檸檬

目が覚めたのは薄暗い部屋だった。本能で出口を探すも見つからない。この部屋には窓も扉もない。そうなると、この部屋は奇妙だ。一人暮らしに必要な家具が一式揃っている。入れないし出られない部屋に、生きるための道具は要らないはずだ。

独りでにTVが起動した。
「私の名は毒種。地球を蝕む毒の種だ。そして、貴様らは今日の獲物だ。さぁデスゲームを始めよう。この部屋はセックスしないと出られない部屋だ。」
デスゲームなのかエロゲーなのか分からない。デスゲームをしてしまったらセックスができない。どちらにせよソロプレイは無理だろう。

話の長いクドい声の覆面が自分の思想を語り始めると、キッチンでムクリと一人の男が立った。この部屋は私一人ではなかったのだ。まだ希望が見えてきた。

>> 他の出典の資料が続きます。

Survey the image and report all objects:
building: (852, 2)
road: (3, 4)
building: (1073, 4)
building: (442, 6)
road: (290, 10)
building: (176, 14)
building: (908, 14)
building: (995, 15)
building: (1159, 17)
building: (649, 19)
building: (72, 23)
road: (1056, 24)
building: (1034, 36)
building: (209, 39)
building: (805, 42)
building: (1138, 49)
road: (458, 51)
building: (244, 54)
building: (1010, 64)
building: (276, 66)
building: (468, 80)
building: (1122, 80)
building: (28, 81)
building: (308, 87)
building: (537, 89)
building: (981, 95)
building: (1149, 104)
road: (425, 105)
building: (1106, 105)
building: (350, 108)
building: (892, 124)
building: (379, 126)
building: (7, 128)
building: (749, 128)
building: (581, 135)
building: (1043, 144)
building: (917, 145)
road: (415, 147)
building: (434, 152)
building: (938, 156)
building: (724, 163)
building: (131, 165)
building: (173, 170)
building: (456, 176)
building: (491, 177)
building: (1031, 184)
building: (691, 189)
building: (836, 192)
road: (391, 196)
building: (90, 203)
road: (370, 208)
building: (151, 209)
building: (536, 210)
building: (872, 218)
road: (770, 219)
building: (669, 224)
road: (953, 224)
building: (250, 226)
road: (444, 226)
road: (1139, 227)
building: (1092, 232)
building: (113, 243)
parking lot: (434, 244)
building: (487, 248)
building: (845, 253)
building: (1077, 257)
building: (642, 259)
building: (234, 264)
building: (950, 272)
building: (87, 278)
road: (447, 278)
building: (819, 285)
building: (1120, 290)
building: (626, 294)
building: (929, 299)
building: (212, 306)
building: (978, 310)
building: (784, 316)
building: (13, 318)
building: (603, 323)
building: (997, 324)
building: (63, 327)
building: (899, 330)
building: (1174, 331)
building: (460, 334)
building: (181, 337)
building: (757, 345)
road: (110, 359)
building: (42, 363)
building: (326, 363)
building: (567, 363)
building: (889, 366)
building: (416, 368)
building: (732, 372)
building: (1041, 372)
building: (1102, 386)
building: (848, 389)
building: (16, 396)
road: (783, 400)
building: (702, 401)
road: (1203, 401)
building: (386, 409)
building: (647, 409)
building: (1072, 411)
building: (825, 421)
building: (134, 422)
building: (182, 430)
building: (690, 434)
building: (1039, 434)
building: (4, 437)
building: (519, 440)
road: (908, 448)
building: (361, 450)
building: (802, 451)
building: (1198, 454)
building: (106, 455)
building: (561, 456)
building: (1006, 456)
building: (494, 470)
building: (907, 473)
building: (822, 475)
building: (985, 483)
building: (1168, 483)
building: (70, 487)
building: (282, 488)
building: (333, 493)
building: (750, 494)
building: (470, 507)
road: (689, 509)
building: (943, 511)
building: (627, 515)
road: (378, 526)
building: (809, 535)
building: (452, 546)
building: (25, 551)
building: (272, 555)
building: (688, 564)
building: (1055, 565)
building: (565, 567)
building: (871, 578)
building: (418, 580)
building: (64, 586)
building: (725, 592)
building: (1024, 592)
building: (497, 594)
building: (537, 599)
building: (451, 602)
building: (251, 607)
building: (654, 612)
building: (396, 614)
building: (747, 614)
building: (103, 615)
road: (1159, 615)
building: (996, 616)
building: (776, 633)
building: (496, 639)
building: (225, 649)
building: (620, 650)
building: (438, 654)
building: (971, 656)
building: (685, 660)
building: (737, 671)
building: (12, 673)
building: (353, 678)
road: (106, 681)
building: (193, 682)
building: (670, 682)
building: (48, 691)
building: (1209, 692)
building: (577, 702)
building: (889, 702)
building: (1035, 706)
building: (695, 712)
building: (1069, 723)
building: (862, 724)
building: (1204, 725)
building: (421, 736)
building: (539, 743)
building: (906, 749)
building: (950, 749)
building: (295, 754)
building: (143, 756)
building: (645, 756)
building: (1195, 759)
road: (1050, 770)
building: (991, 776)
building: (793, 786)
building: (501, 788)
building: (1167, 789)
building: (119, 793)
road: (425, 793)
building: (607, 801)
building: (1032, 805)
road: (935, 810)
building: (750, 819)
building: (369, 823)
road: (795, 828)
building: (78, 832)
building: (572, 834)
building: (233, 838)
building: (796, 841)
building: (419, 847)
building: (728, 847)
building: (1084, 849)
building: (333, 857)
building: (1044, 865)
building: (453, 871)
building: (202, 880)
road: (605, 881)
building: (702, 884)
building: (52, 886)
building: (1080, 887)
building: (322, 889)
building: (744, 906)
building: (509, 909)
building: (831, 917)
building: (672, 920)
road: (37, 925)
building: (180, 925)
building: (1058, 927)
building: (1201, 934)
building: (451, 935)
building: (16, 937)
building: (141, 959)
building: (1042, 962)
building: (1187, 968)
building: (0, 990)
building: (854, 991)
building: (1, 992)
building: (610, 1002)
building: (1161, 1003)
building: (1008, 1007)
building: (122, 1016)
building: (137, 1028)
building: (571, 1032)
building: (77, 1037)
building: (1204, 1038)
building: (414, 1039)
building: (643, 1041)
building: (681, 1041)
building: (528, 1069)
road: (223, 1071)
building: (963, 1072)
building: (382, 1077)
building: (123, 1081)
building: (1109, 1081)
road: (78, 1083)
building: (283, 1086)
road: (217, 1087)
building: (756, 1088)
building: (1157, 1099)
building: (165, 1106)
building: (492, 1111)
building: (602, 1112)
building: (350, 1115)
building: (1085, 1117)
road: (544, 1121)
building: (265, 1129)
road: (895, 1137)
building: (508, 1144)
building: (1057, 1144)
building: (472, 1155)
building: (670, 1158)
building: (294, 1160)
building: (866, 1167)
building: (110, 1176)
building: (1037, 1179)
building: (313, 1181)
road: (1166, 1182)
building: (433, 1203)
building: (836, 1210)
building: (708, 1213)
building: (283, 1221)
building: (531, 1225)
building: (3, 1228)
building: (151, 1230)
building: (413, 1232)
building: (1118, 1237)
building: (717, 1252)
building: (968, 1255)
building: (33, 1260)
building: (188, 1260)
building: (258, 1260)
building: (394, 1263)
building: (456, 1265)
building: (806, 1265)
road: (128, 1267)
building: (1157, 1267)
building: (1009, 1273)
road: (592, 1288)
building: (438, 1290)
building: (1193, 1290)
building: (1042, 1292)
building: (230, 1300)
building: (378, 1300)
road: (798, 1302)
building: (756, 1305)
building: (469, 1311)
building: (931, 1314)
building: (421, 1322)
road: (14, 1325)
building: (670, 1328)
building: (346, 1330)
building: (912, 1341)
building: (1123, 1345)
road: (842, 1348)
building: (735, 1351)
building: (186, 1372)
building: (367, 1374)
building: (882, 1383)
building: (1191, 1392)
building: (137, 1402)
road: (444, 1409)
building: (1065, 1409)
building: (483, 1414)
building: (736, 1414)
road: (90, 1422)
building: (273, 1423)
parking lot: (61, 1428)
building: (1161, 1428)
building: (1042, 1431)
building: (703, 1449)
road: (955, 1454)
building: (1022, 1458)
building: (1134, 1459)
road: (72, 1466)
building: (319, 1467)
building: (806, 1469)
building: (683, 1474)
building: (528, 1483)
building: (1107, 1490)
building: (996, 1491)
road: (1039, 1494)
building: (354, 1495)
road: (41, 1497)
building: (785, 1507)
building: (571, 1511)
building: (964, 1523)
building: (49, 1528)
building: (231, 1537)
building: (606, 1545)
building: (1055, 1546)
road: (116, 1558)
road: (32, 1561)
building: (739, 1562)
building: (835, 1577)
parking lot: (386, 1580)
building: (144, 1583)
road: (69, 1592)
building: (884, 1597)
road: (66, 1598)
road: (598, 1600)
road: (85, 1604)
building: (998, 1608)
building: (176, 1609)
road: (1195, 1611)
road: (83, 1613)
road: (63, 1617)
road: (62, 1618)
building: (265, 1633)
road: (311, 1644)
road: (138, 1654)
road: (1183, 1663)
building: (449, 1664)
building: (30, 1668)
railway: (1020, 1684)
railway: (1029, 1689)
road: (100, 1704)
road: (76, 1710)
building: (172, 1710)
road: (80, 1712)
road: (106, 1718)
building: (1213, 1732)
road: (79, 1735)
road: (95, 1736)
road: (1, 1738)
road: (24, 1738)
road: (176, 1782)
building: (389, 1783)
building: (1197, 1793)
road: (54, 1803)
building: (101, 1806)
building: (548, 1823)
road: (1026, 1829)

希望はすぐに打ち砕かれた。この男は狂人だ。ぶつぶつ呟きながら腰のベルトを外している。身の危険を感じ、ベッドから降りて電気スタンドを…
「天達ゥー!!」
男が叫ぶとTV画面が切り替わりスーツを着た中肉中背の中年男性が映った。
「午後から晴れです。」
そしてTV画面は元のクドい覆面の演説に戻った。
男は外したベルトのバックルに口を当てながら高音でシャウトし、バックルを鷲掴みにした右手を上に振り上げる動作を繰り返している。狂っている。私はこの男を殺すことを決意した。

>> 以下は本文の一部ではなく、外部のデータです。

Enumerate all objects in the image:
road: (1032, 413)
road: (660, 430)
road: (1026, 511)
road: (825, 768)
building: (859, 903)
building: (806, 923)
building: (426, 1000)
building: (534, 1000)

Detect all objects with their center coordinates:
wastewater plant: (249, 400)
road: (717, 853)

一方赤坂では中年男性が一つの理論の究極形を実現せんとしていた。カオス理論。それは混沌に法則を見出す神の所業。賽など振らない神のみぞ知る因果を解き明かす術。
「失踪の時刻を考えれば都内のはず。都内であれば、午後から晴れ。しかし智昭さんがループした伝導体を共鳴させ、それを高速で動かせば電磁波が発生する。」
中年男性は携帯電話を閉じてバイクにまたがった。
「電磁波が発生すればバタフライ・エフェクトにより極局地的に雷雨が発生する。」
その超ミニマム雷雨のもとに向けてエンジンを始動した。


男は相変わらず手を上げ下げしていた。その所作には一分の隙もなく、熱狂を帯びており、宗教的な意味合いを感じさせた。電気スタンドを手に取ったものの、殺すイメージがわかない。しばらく膠着状態にあった。

フイに壁に掛かっていた本棚が爆発し、バイクが突っ込んできた。バイクに乗っていた中年男性はフルフェイス・ヘルメットを外し、ベルトの外れた男と見つめ合っていた。ぶっ壊れたバイクが垂れ流したガソリンは、二人が熱烈に愛し合う様を虹色に飾っていた。

いつまでも見つめ合う二人をよそに、ぽっかり空いた穴から外に抜け出して瓦礫で穴を塞いだ。あれは何だったのだろう。隙間風すら吹かない密室にどうやって人を二人も入れたのだろう。

バイク用ステレオから流れていたボブディランの言うように、答は風に吹かれているのだろう。